Du fond de mes désirs naïfs restés avides
Je sentais s'envoler même votre fantôme
Et pour moi cette mort vivante fut un baume.
Le persistant regret d'être dépossédé
Pour jamais du baiser que j'avais demandé
S'apaisa. J'eus d'abord un sourire, puis j'eus
Un soupir qui disait que vous ne comptiez plus.
Ceux dont j'étais jaloux n'aimaient plus qu'un désastre.

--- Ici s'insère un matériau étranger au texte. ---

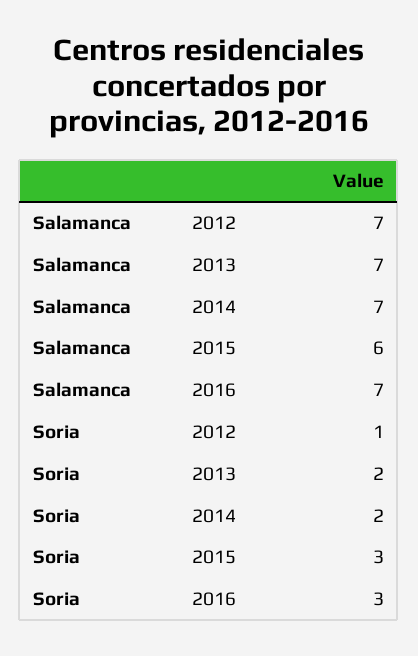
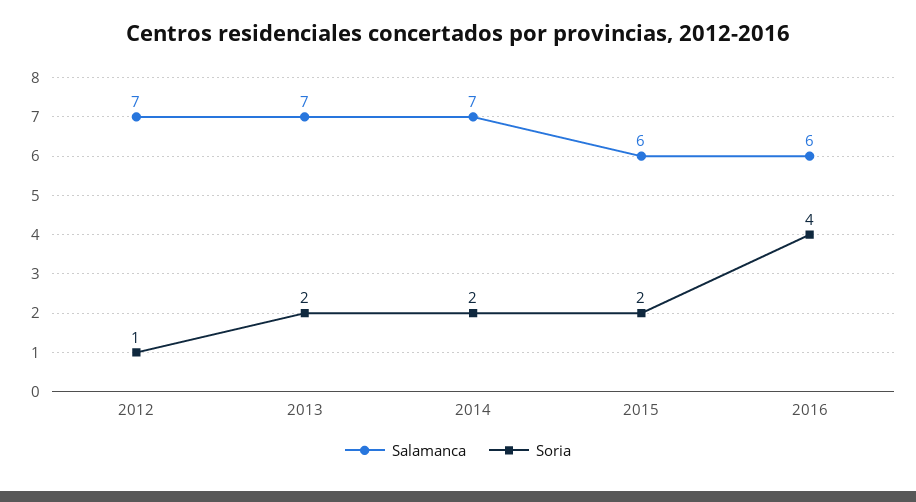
  {
    "Salamanca": {
      "2012": 7,
      "2013": 7,
      "2014": 7,
      "2015": 6,
-     "2016": 7
+     "2016": 6
    },
    "Soria": {
      "2012": 1,
      "2013": 2,
      "2014": 2,
-     "2015": 3,
+     "2015": 2,
-     "2016": 3
+     "2016": 4
    }
  }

Tout le rayonnement de votre splendeur d'astre
Ne porterait donc plus mon bonheur à nul autre.
Voilà quel égoïsme, en amour, est le nôtre.
Sous l'aumône de ma pitié.
Me demandant une amitié
Vous étiez là, le front confus.
Front! Le joli front que tu fus.
Au noir vainqueur de toutes choses,
Au vil amant, tueur de roses,
Par qui vous êtes méprisées,
Toutes vos grâces refusées,
Il faut les rendre pour jamais.
Corps rêvés, délicieux mets,
Il faut laisser l'affreux vieillard
Se vautrer, vorace et pillard,
Sur l'exquisité de vos charmes
Et rendre vos cruelles armes,
Vos yeux de ciel, vos bouches d'ange...
Hélas! beautés, le Temps nous venge!